## To do
1. In the Foggy Bottoms passage, why did Leon take the job as night watchman at the resort?
2. Quote the Foggy Bottoms passage from "The allure of" to "on his face.".
3. Extend the Foggy Bottoms passage, picking up right after its final sentence.

## Excerpt provided

The allure of fresh water abalone was more than Barney could resist. the Face of Everyman tried to keep folks from poaching this tasty mollusk; but, to no avail. The mouth of the Spring of Eternal Giving at the Foggy Bottoms Resort and Spa is the only known source. It was only recently that this ancient delicacy had been added to the UN Endangered Species List.
Self-assured
Leon had taken the job as night watchman at the Foggy Bottoms Resort and Spa because it offered paid benefits. If he had known that some self important hunk of basalt would prattle on all night he would have taken the job as swamper at the Village Bar and Grill. Towards dawn the Face of Everyman usually drifted off to sleep; a self-assured smile on his face.
Aggression
Clarion Call
Wide Berth
Rescue Dog
Although the Foggy Bottoms Resort and Spa was designated a sanctuary it was not yet prepared to host large mammals that had escaped from their loving and caring masters. Quarterly the Face of Everyman had submitted budget proposals to management for kennels and cat boxes; but, in return, received a brief note: “Don’t rock the boat.”

## Data shown
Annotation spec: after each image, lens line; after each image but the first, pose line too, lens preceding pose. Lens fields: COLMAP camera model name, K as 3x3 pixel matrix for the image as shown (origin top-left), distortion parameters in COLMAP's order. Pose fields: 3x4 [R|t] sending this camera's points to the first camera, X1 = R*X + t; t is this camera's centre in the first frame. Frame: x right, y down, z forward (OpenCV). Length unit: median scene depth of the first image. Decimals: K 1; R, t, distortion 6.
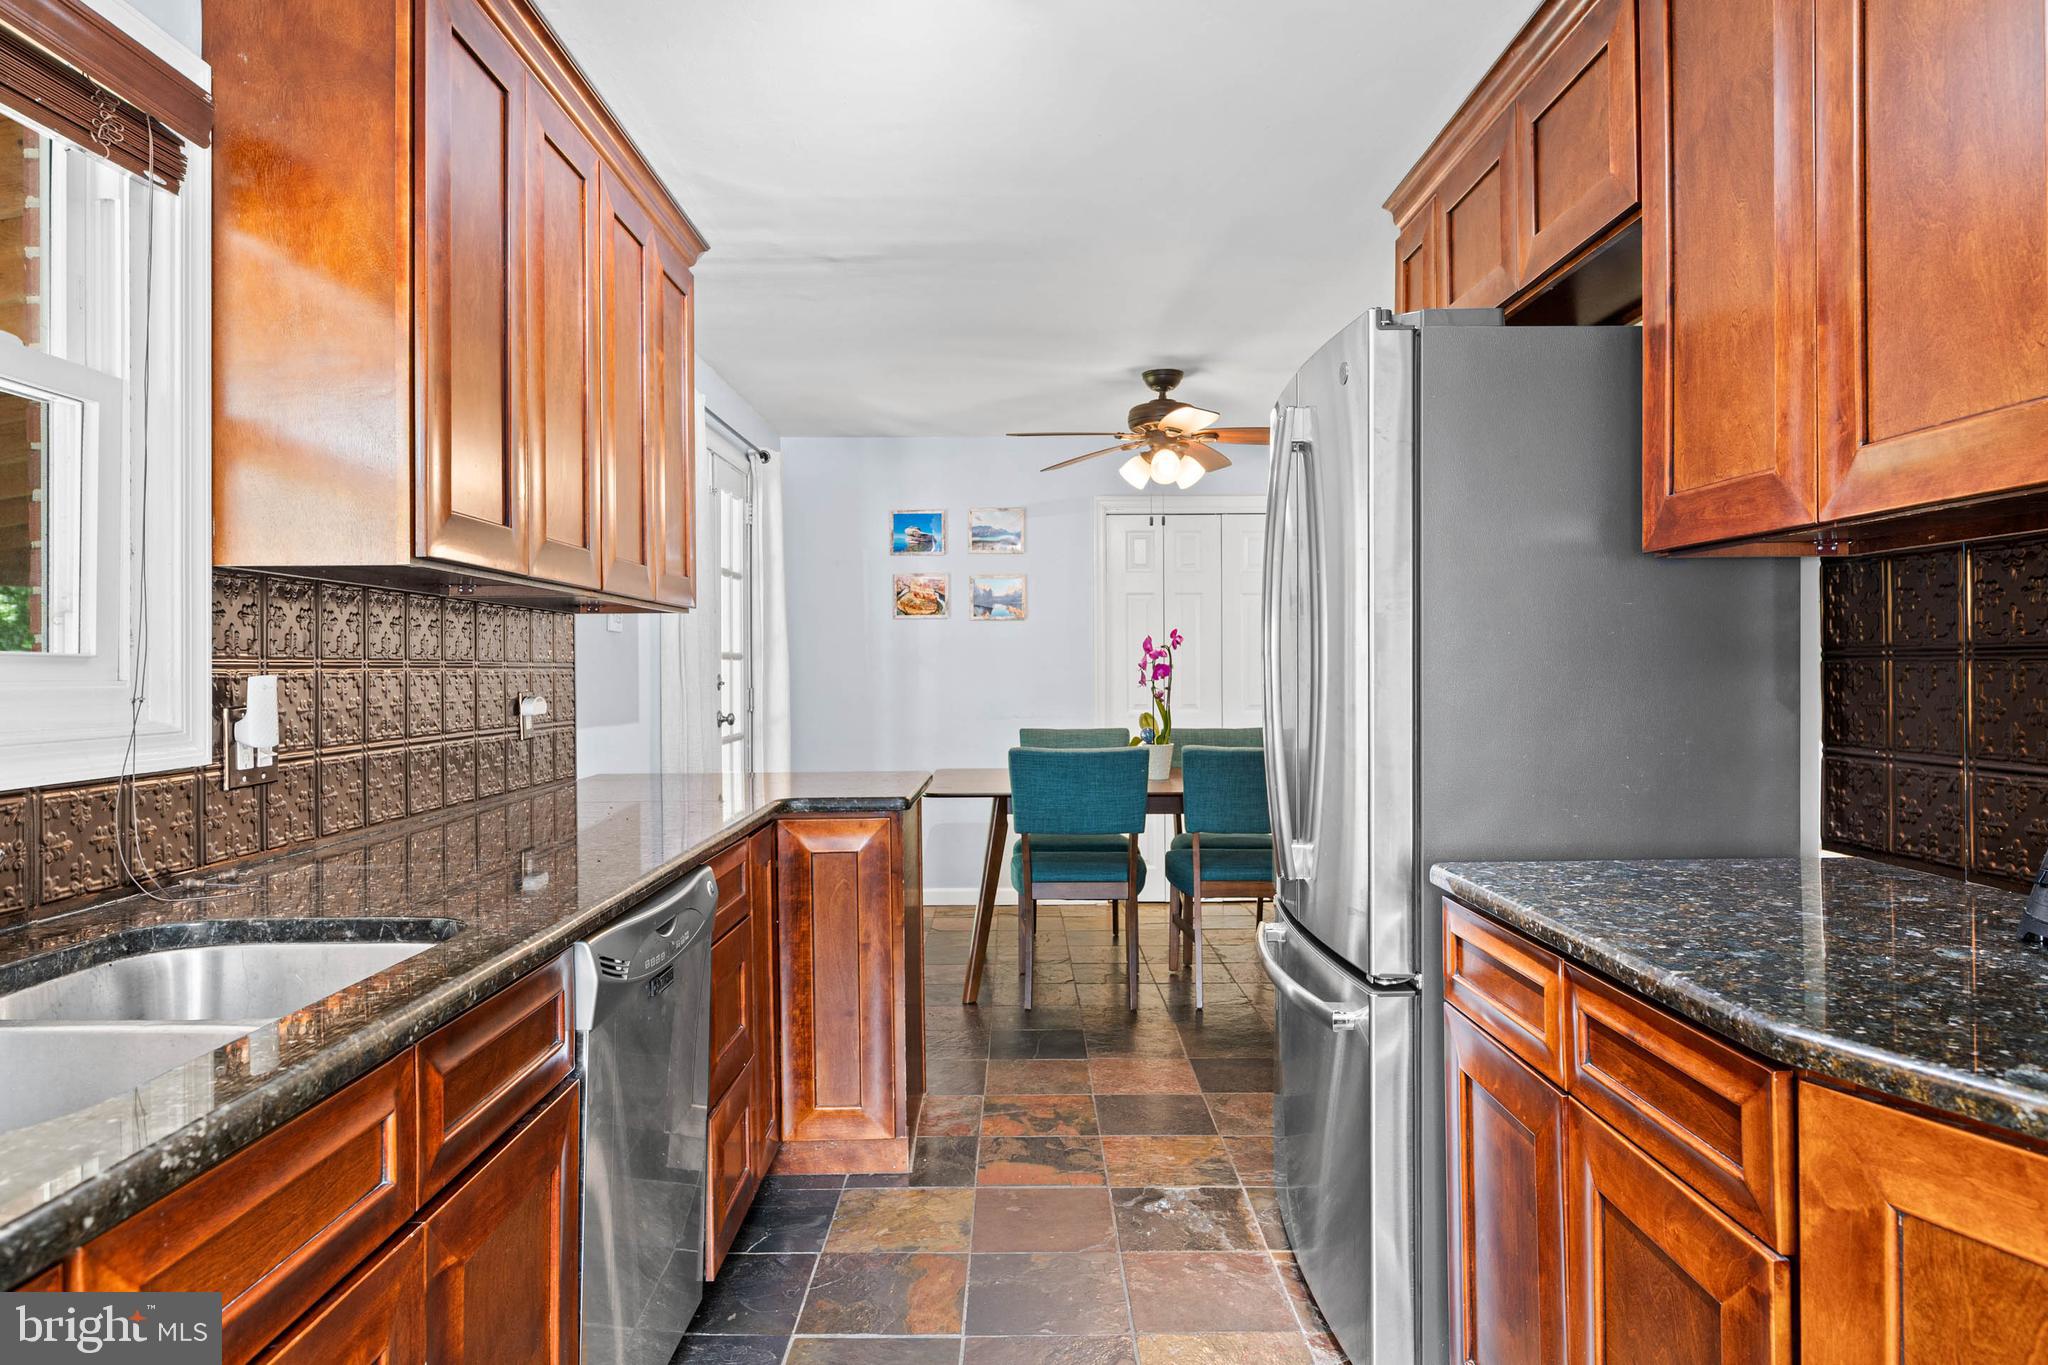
lens RADIAL K [[1236.8, 0, 1030.2], [0, 1236.8, 667.9], [0, 0, 1]] dist [-0.004851, -0.000053]
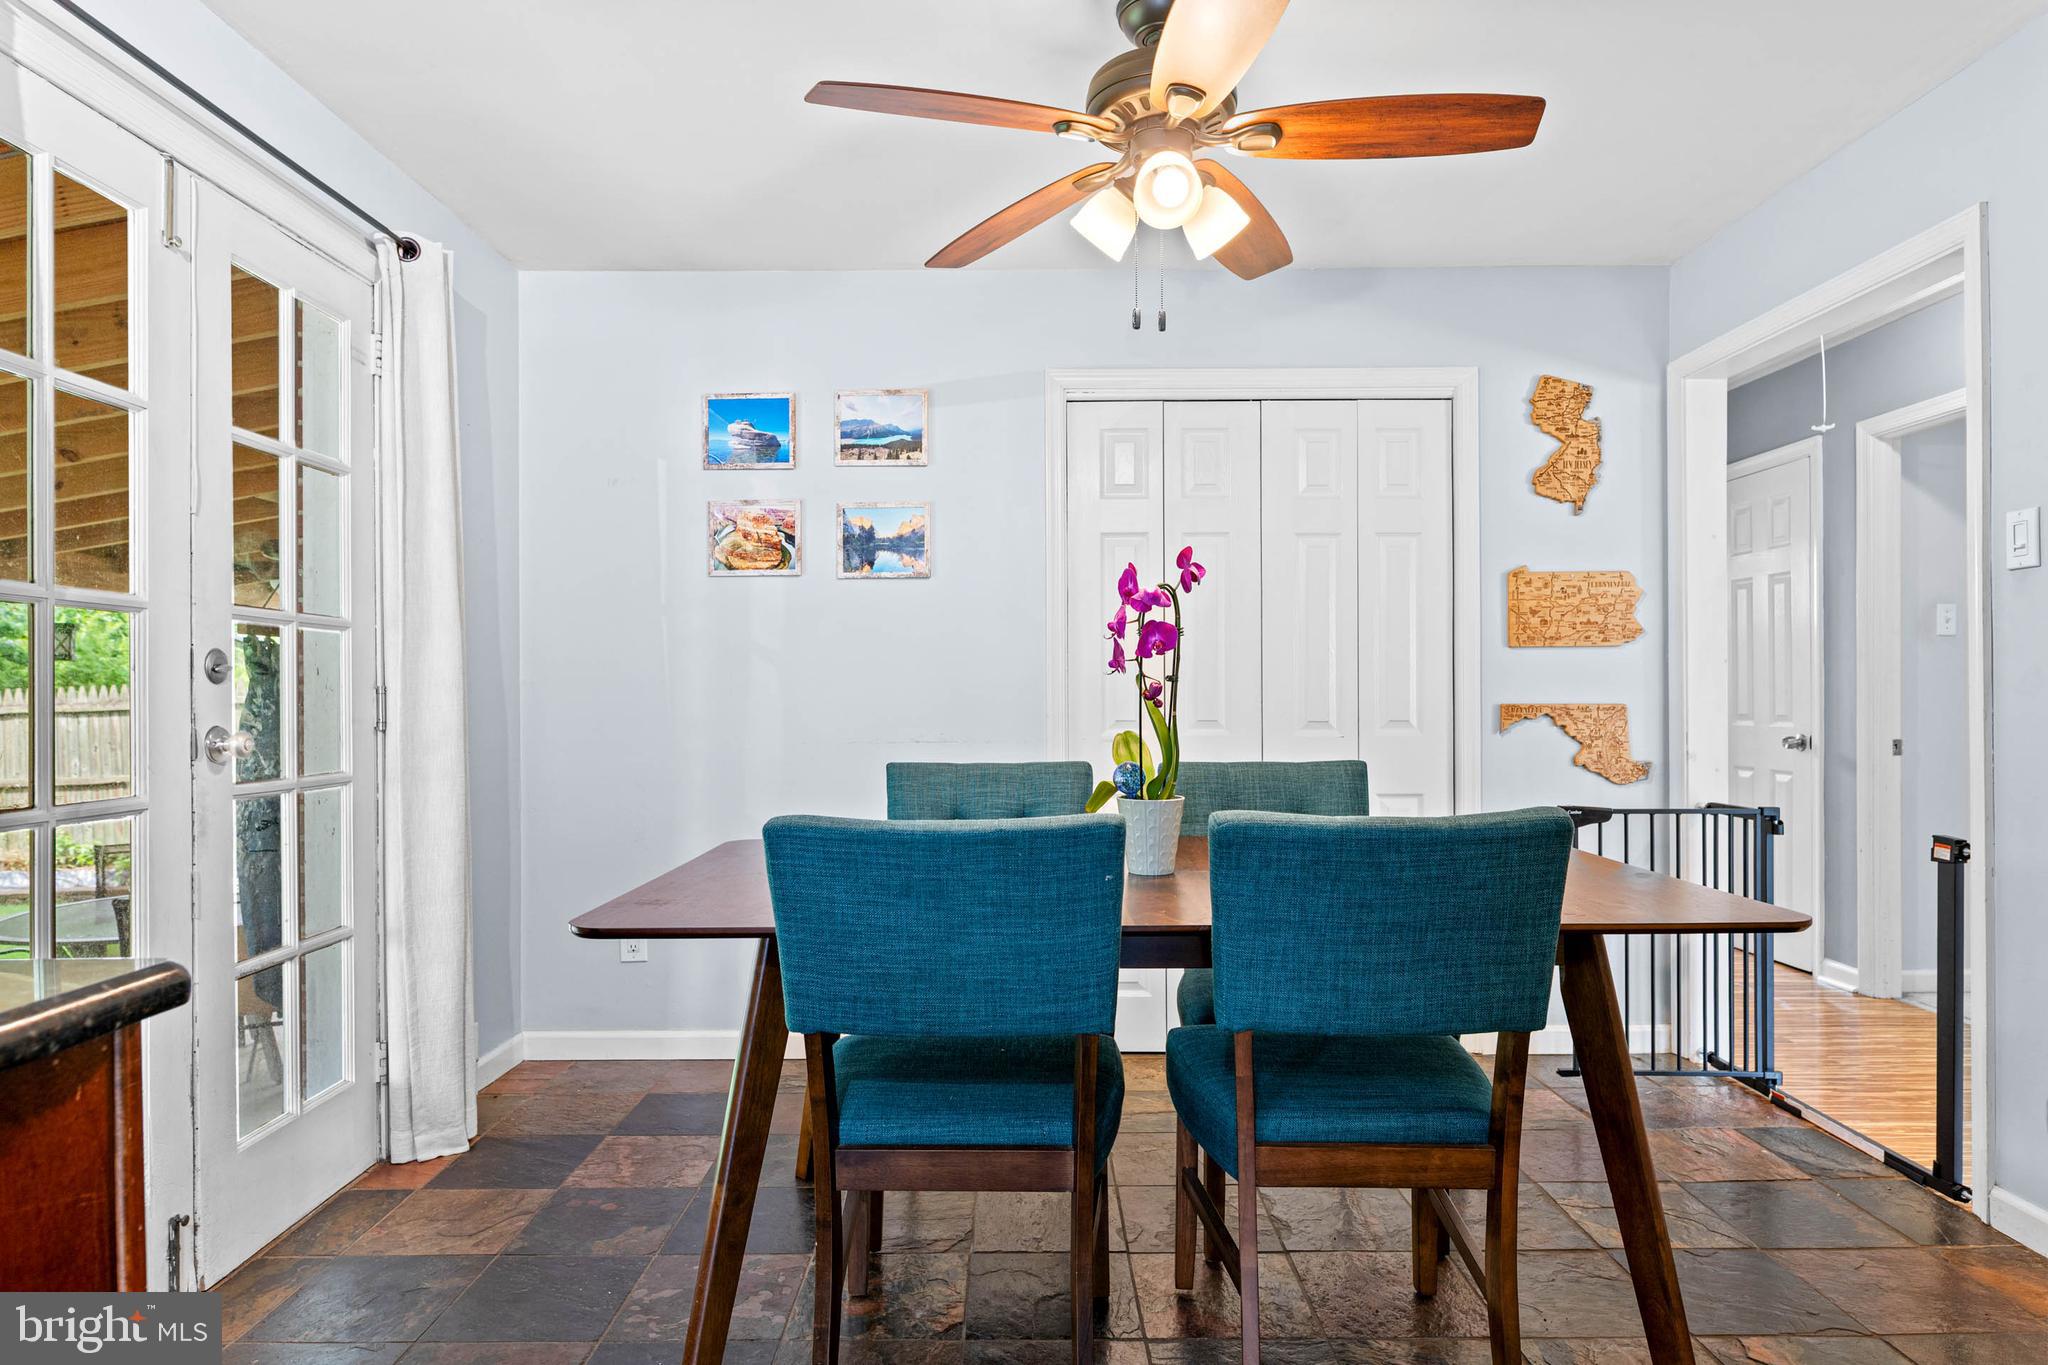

## Answers by item number
1. He took it because it offered paid benefits.

2.
The allure of fresh water abalone was more than Barney could resist. the Face of Everyman tried to keep folks from poaching this tasty mollusk; but, to no avail. The mouth of the Spring of Eternal Giving at the Foggy Bottoms Resort and Spa is the only known source. It was only recently that this ancient delicacy had been added to the UN Endangered Species List.
Self-assured
Leon had taken the job as night watchman at the Foggy Bottoms Resort and Spa because it offered paid benefits. If he had known that some self important hunk of basalt would prattle on all night he would have taken the job as swamper at the Village Bar and Grill. Towards dawn the Face of Everyman usually drifted off to sleep; a self-assured smile on his face.

3.
Impasse
Toqui wasn’t sure of the protocol in this situation. Did Robins have a greater right to enter the water first? Or did age and gender have a place in the decision? Sometimes the Face of Everyman pretended not to notice what went on in the lives of those who were guests at the Foggy Bottoms Resort and Spa. As a sort of polite stand off ensued the venerable sage attempted to review in his mind every newspaper column written by Miss Manners. Alas, no response to “Dear Gentle Reader” seemed to fit this stalemate.
Code 5150
Ever since Rocky was laid off as a cartoon cell animation artist time weighed heavily on his hands. His waking hours were spent foraging and streaming hospital dramas on TV. He easily relates to the brave surgeons who scrub their hands with great care before each difficult operation. He often asks the Face of Everyman when there might be a hospital built on the Foggy Bottoms Resort and Spa. He is eager to start operating. The venerable sage thought of calling in a Code 5150; but his masked friend seemed harmless enough; at least at this stage.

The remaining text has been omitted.